Project Name: Medicina Consulta
Inspiration
The inspiration for "Medicina Consulta" stemmed from a critical observation: many individuals struggle to understand their symptoms and navigate the complex healthcare system. This uncertainty and lack of clear information often lead to anxiety and delays in seeking appropriate care. We saw the immense potential of Artificial Intelligence, particularly through a ubiquitous platform like WhatsApp, to democratize access to initial health guidance. Our core mission became to empower users with a reliable, accessible, and preventive first point of contact, enabling them to make informed decisions about their health and seek medical help more efficiently—especially in scenarios where rapid access to healthcare professionals is a challenge. The idea of leveraging technology to make health more understandable, proactive, and accessible for everyone was our driving force, shifting the paradigm from reactive treatment to proactive prevention.
What You Learned
Throughout the development of "Medicina Consulta," especially under the pressure of this hackathon, our learning curve was steep and multifaceted:
- Advanced Conversational AI: We significantly deepened our understanding of Natural Language Processing (NLP) and the practical application of Large Language Models like Google Gemini via Langchain. We learned to design intuitive conversational flows for anamnesis and user engagement on WhatsApp, processing not just text but also the potential for images (like exam results) and audio.

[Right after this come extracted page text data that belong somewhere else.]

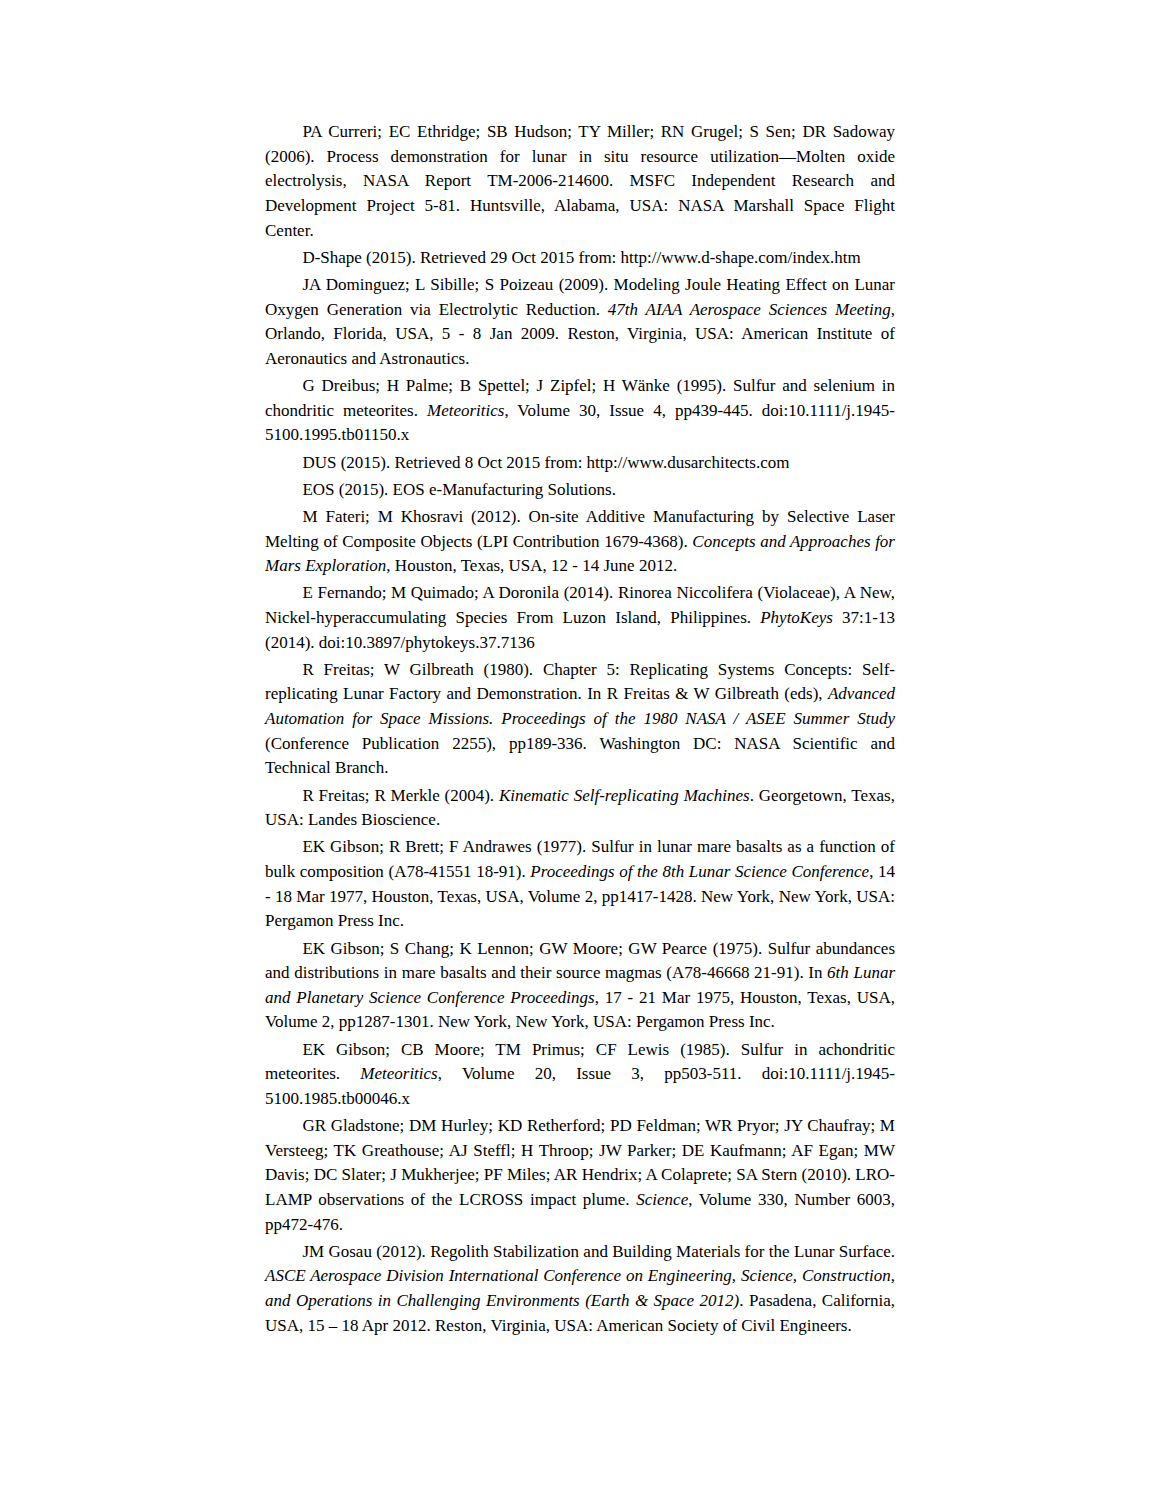PA Curreri; EC Ethridge; SB Hudson; TY Miller; RN Grugel; S Sen; DR Sadoway (2006). Process demonstration for lunar in situ resource utilization—Molten oxide electrolysis, NASA Report TM-2006-214600. MSFC Independent Research and Development Project 5-81. Huntsville, Alabama, USA: NASA Marshall Space Flight Center.
D-Shape (2015). Retrieved 29 Oct 2015 from: http://www.d-shape.com/index.htm
JA Dominguez; L Sibille; S Poizeau (2009). Modeling Joule Heating Effect on Lunar Oxygen Generation via Electrolytic Reduction. 47th AIAA Aerospace Sciences Meeting, Orlando, Florida, USA, 5 - 8 Jan 2009. Reston, Virginia, USA: American Institute of Aeronautics and Astronautics.
G Dreibus; H Palme; B Spettel; J Zipfel; H Wänke (1995). Sulfur and selenium in chondritic meteorites. Meteoritics, Volume 30, Issue 4, pp439-445. doi:10.1111/j.1945-5100.1995.tb01150.x
DUS (2015). Retrieved 8 Oct 2015 from: http://www.dusarchitects.com
EOS (2015). EOS e-Manufacturing Solutions.
M Fateri; M Khosravi (2012). On-site Additive Manufacturing by Selective Laser Melting of Composite Objects (LPI Contribution 1679-4368). Concepts and Approaches for Mars Exploration, Houston, Texas, USA, 12 - 14 June 2012.
E Fernando; M Quimado; A Doronila (2014). Rinorea Niccolifera (Violaceae), A New, Nickel-hyperaccumulating Species From Luzon Island, Philippines. PhytoKeys 37:1-13 (2014). doi:10.3897/phytokeys.37.7136
R Freitas; W Gilbreath (1980). Chapter 5: Replicating Systems Concepts: Self-replicating Lunar Factory and Demonstration. In R Freitas & W Gilbreath (eds), Advanced Automation for Space Missions. Proceedings of the 1980 NASA / ASEE Summer Study (Conference Publication 2255), pp189-336. Washington DC: NASA Scientific and Technical Branch.
R Freitas; R Merkle (2004). Kinematic Self-replicating Machines. Georgetown, Texas, USA: Landes Bioscience.
EK Gibson; R Brett; F Andrawes (1977). Sulfur in lunar mare basalts as a function of bulk composition (A78-41551 18-91). Proceedings of the 8th Lunar Science Conference, 14 - 18 Mar 1977, Houston, Texas, USA, Volume 2, pp1417-1428. New York, New York, USA: Pergamon Press Inc.
EK Gibson; S Chang; K Lennon; GW Moore; GW Pearce (1975). Sulfur abundances and distributions in mare basalts and their source magmas (A78-46668 21-91). In 6th Lunar and Planetary Science Conference Proceedings, 17 - 21 Mar 1975, Houston, Texas, USA, Volume 2, pp1287-1301. New York, New York, USA: Pergamon Press Inc.
EK Gibson; CB Moore; TM Primus; CF Lewis (1985). Sulfur in achondritic meteorites. Meteoritics, Volume 20, Issue 3, pp503-511. doi:10.1111/j.1945-5100.1985.tb00046.x
GR Gladstone; DM Hurley; KD Retherford; PD Feldman; WR Pryor; JY Chaufray; M Versteeg; TK Greathouse; AJ Steffl; H Throop; JW Parker; DE Kaufmann; AF Egan; MW Davis; DC Slater; J Mukherjee; PF Miles; AR Hendrix; A Colaprete; SA Stern (2010). LRO-LAMP observations of the LCROSS impact plume. Science, Volume 330, Number 6003, pp472-476.
JM Gosau (2012). Regolith Stabilization and Building Materials for the Lunar Surface. ASCE Aerospace Division International Conference on Engineering, Science, Construction, and Operations in Challenging Environments (Earth & Space 2012). Pasadena, California, USA, 15 – 18 Apr 2012. Reston, Virginia, USA: American Society of Civil Engineers.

- Workflow Automation & Integration: Mastering n8n for orchestrating complex workflows was crucial. We learned how to seamlessly integrate WhatsApp Business API, AI models, our Postgres database, and even external services like Hotmart (for our existing subscription model), creating a robust and scalable backend.
- Responsible AI in Healthcare: We grappled with the ethical imperatives of AI in health. This involved a constant focus on communicating the tool's limitations (it's for guidance, not diagnosis), ensuring data privacy (LGPD/HIPAA compliance in our full vision), and designing interactions to be empathetic yet clear about when to seek professional medical help.

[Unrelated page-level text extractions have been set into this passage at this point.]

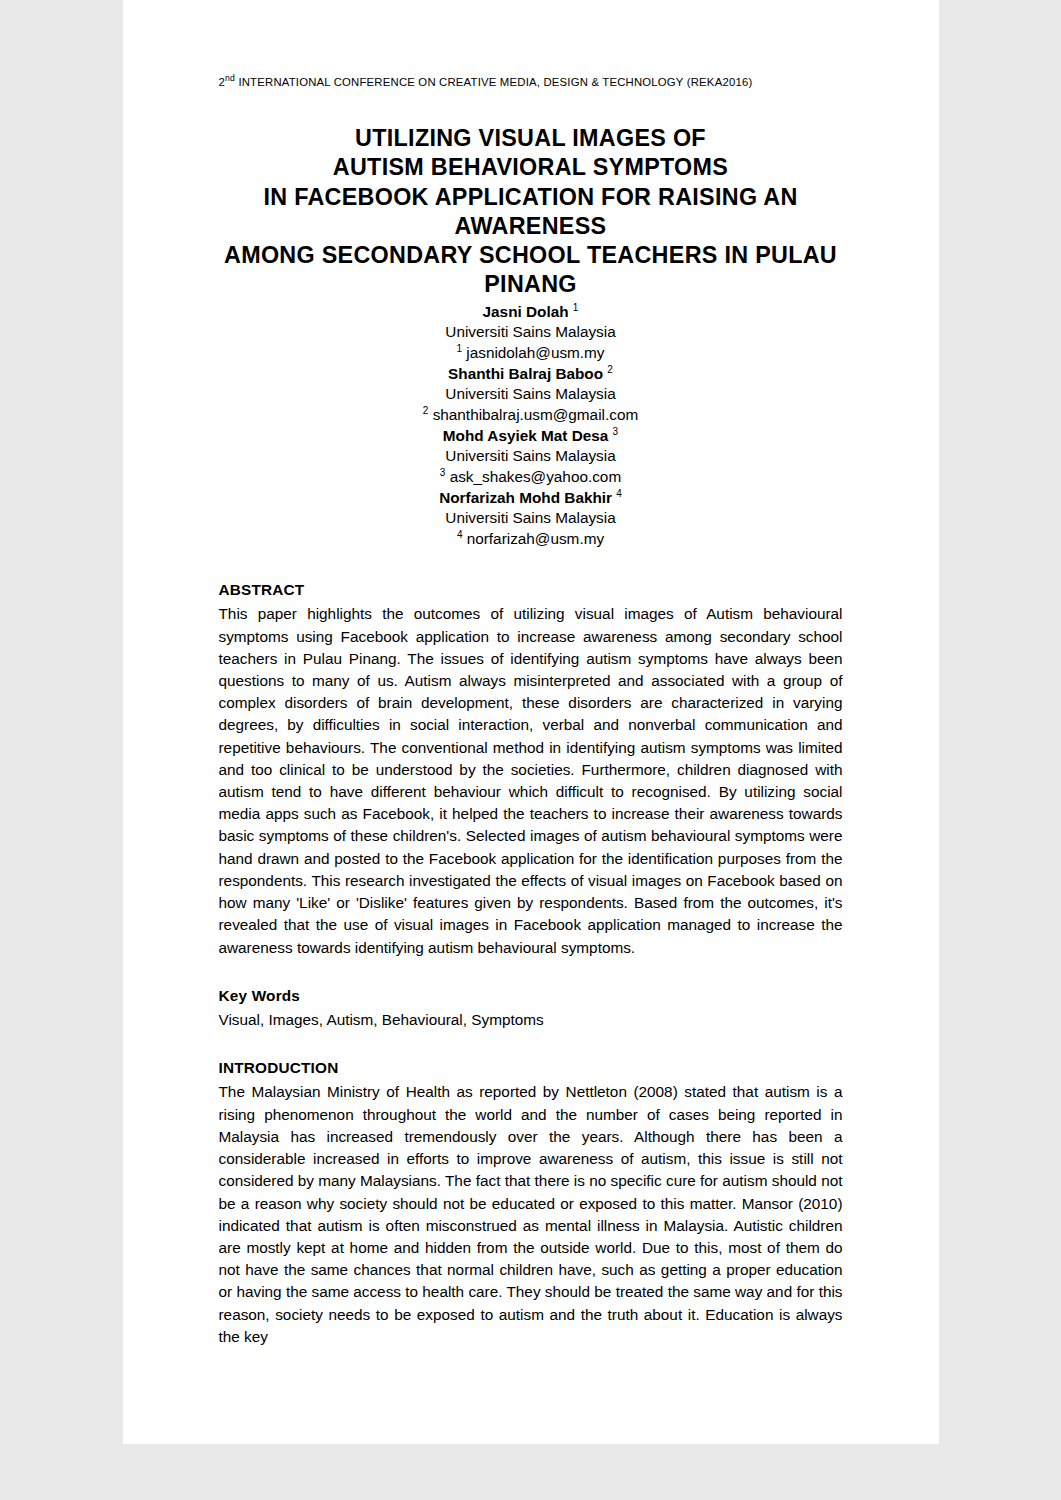2nd INTERNATIONAL CONFERENCE ON CREATIVE MEDIA, DESIGN & TECHNOLOGY (REKA2016)
UTILIZING VISUAL IMAGES OF
AUTISM BEHAVIORAL SYMPTOMS
IN FACEBOOK APPLICATION FOR RAISING AN AWARENESS
AMONG SECONDARY SCHOOL TEACHERS IN PULAU PINANG
Jasni Dolah 1
Universiti Sains Malaysia
1 jasnidolah@usm.my
Shanthi Balraj Baboo 2
Universiti Sains Malaysia
2 shanthibalraj.usm@gmail.com
Mohd Asyiek Mat Desa 3
Universiti Sains Malaysia
3 ask_shakes@yahoo.com
Norfarizah Mohd Bakhir 4
Universiti Sains Malaysia
4 norfarizah@usm.my
ABSTRACT
This paper highlights the outcomes of utilizing visual images of Autism behavioural symptoms using Facebook application to increase awareness among secondary school teachers in Pulau Pinang. The issues of identifying autism symptoms have always been questions to many of us. Autism always misinterpreted and associated with a group of complex disorders of brain development, these disorders are characterized in varying degrees, by difficulties in social interaction, verbal and nonverbal communication and repetitive behaviours. The conventional method in identifying autism symptoms was limited and too clinical to be understood by the societies. Furthermore, children diagnosed with autism tend to have different behaviour which difficult to recognised. By utilizing social media apps such as Facebook, it helped the teachers to increase their awareness towards basic symptoms of these children's. Selected images of autism behavioural symptoms were hand drawn and posted to the Facebook application for the identification purposes from the respondents. This research investigated the effects of visual images on Facebook based on how many 'Like' or 'Dislike' features given by respondents. Based from the outcomes, it's revealed that the use of visual images in Facebook application managed to increase the awareness towards identifying autism behavioural symptoms.
Key Words
Visual, Images, Autism, Behavioural, Symptoms
INTRODUCTION
The Malaysian Ministry of Health as reported by Nettleton (2008) stated that autism is a rising phenomenon throughout the world and the number of cases being reported in Malaysia has increased tremendously over the years. Although there has been a considerable increased in efforts to improve awareness of autism, this issue is still not considered by many Malaysians. The fact that there is no specific cure for autism should not be a reason why society should not be educated or exposed to this matter. Mansor (2010) indicated that autism is often misconstrued as mental illness in Malaysia. Autistic children are mostly kept at home and hidden from the outside world. Due to this, most of them do not have the same chances that normal children have, such as getting a proper education or having the same access to health care. They should be treated the same way and for this reason, society needs to be exposed to autism and the truth about it. Education is always the key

- Rapid Prototyping & MVP Focus: The hackathon environment reinforced the importance of agile development, prioritizing core features for a Minimum Viable Product (MVP). We learned to make quick, decisive architectural choices to deliver a functional prototype that showcases our core value proposition: AI-driven preventive health on WhatsApp.

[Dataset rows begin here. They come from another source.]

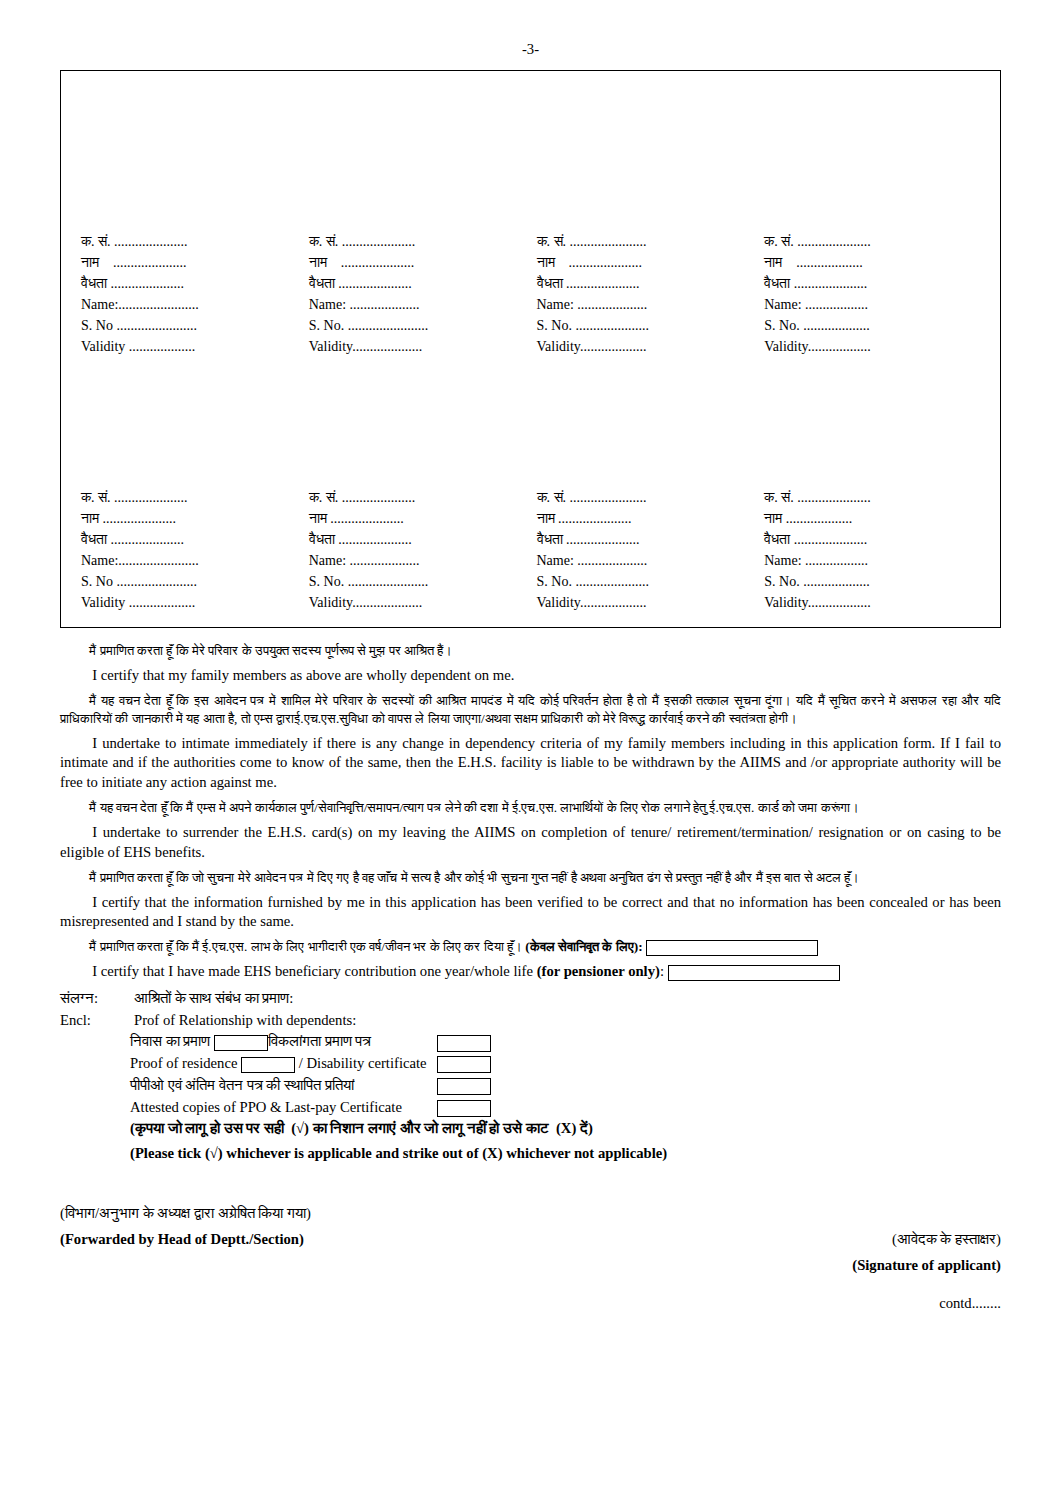-3-
| क. सं. ..................... नाम ..................... वैधता ..................... Name:....................... S. No ....................... Validity ................... | क. सं. ..................... नाम ..................... वैधता ..................... Name: .................... S. No. ....................... Validity.................... | क. सं. ...................... नाम ..................... वैधता ..................... Name: .................... S. No. ..................... Validity................... | क. सं. ..................... नाम ................... वैधता ..................... Name: .................. S. No. ................... Validity.................. |
| क. सं. ..................... नाम ..................... वैधता ..................... Name:....................... S. No ....................... Validity ................... | क. सं. ..................... नाम ..................... वैधता ..................... Name: .................... S. No. ....................... Validity.................... | क. सं. ...................... नाम ..................... वैधता ..................... Name: .................... S. No. ..................... Validity................... | क. सं. ..................... नाम ................... वैधता ..................... Name: .................. S. No. ................... Validity.................. |
मैं प्रमाणित करता हूँ कि मेरे परिवार के उपयुक्त सदस्य पूर्णरूप से मुझ पर आश्रित हैं।
I certify that my family members as above are wholly dependent on me.
मैं यह वचन देता हूँ कि इस आवेदन पत्र में शामिल मेरे परिवार के सदस्यों की आश्रित मापदंड में यदि कोई परिवर्तन होता है तो मैं इसकी तत्काल सूचना दूंगा। यदि मैं सूचित करने में असफल रहा और यदि प्राधिकारियों की जानकारी में यह आता है, तो एम्स द्वाराई.एच.एस.सुविधा को वापस ले लिया जाएगा/अथवा सक्षम प्राधिकारी को मेरे विरूद्ध कार्रवाई करने की स्वतंत्रता होगी।
I undertake to intimate immediately if there is any change in dependency criteria of my family members including in this application form. If I fail to intimate and if the authorities come to know of the same, then the E.H.S. facility is liable to be withdrawn by the AIIMS and /or appropriate authority will be free to initiate any action against me.
मैं यह वचन देता हूँ कि मैं एम्स में अपने कार्यकाल पुर्ण/सेवानिवृत्ति/समापन/त्याग पत्र लेने की दशा में ई.एच.एस. लाभार्थियों के लिए रोक लगाने हेतु ई.एच.एस. कार्ड को जमा करूंगा।
I undertake to surrender the E.H.S. card(s) on my leaving the AIIMS on completion of tenure/ retirement/termination/ resignation or on casing to be eligible of EHS benefits.
मैं प्रमाणित करता हूँ कि जो सुचना मेरे आवेदन पत्र में दिए गए है वह जाँच में सत्य है और कोई भी सुचना गुप्त नहीं है अथवा अनुचित ढंग से प्रस्तुत नहीं है और मैं इस बात से अटल हूँ।
I certify that the information furnished by me in this application has been verified to be correct and that no information has been concealed or has been misrepresented and I stand by the same.
मैं प्रमाणित करता हूँ कि मैं ई.एच.एस. लाभ के लिए भागीदारी एक वर्ष/जीवन भर के लिए कर दिया हूँ। (केवल सेवानिवृत के लिए):
I certify that I have made EHS beneficiary contribution one year/whole life (for pensioner only):
| संलग्न: | आश्रितों के साथ संबंध का प्रमाण: |
| Encl: | Prof of Relationship with dependents: |
| निवास का प्रमाण विकलांगता प्रमाण पत्र | |
| Proof of residence / Disability certificate | |
| पीपीओ एवं अंतिम वेतन पत्र की स्थापित प्रतियां | |
| Attested copies of PPO & Last-pay Certificate | |
(कृपया जो लागू हो उस पर सही (√) का निशान लगाएं और जो लागू नहीं हो उसे काट (X) दें)
(Please tick (√) whichever is applicable and strike out of (X) whichever not applicable)
(विभाग/अनुभाग के अध्यक्ष द्वारा अग्रेषित किया गया)
(Forwarded by Head of Deptt./Section)
(आवेदक के हस्ताक्षर)
(Signature of applicant)
contd........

- Cloud Infrastructure for Scalability: We solidified our understanding of leveraging cloud services (specifically AWS, which hosts our current infrastructure: EC2 for n8n, RDS for Postgres) to build a solution designed for scale and reliability from day one.
- User-Centric Design for a Real-World Problem: Validating our idea with initial paying users (as per our pitch deck) provided invaluable insights into user needs and the real-world demand for accessible preventive health solutions.
How You Built Your Project
"Medicina Consulta" was architected as an AI-powered health assistant on WhatsApp, focusing on accessibility and proactive care. Here's a breakdown of our build process and stack:
- Conceptualization & Core Problem: We defined our focus on preventive health, addressing the gap in accessible, continuous health guidance. WhatsApp was chosen as the primary channel for its ubiquity.
- Conversational AI Engine:
- Language Models: We leveraged Google Gemini (and potentially Claude, as per our stack) orchestrated via Langchain to create a sophisticated conversational AI. This allows for natural language understanding, intelligent symptom triage, personalized advice, and even simplified analysis of user-provided information (like PDF exam results in our full version).
- Prompt Engineering: Significant effort went into crafting prompts that guide the AI to perform tasks like anamnesis, provide health tips, and generate user health summaries responsibly.
- Backend Orchestration & Logic:
- n8n: This is the central nervous system of our application. n8n workflows manage incoming WhatsApp messages, route them to the appropriate Langchain/Gemini processes, interact with our database, and send responses back to the user. It also handles logic for features like medication reminders and proactive follow-ups.
- Database: We used PostgreSQL (hosted on AWS RDS) to store user interaction history, preferences, and anonymized health data points, enabling personalized and continuous care.
- User Interface (Channel):
- WhatsApp Business API: This is our primary user interface, allowing for direct, familiar, and accessible interaction for users worldwide.
- Integrations (for MVP & Future):
- While our current commercial version uses Hotmart for subscription management, for this hackathon, we focused on the core AI interaction. The architecture allows for easy integration with payment gateways and other third-party services (e.g., wearables APIs for future data input).
- Cloud Infrastructure:
- The entire backend (n8n, AI model access, database) is designed to run on Amazon Web Services (AWS), utilizing services like EC2 for compute (running n8n and Langchain applications) and RDS for our PostgreSQL database. This provides scalability, reliability, and security.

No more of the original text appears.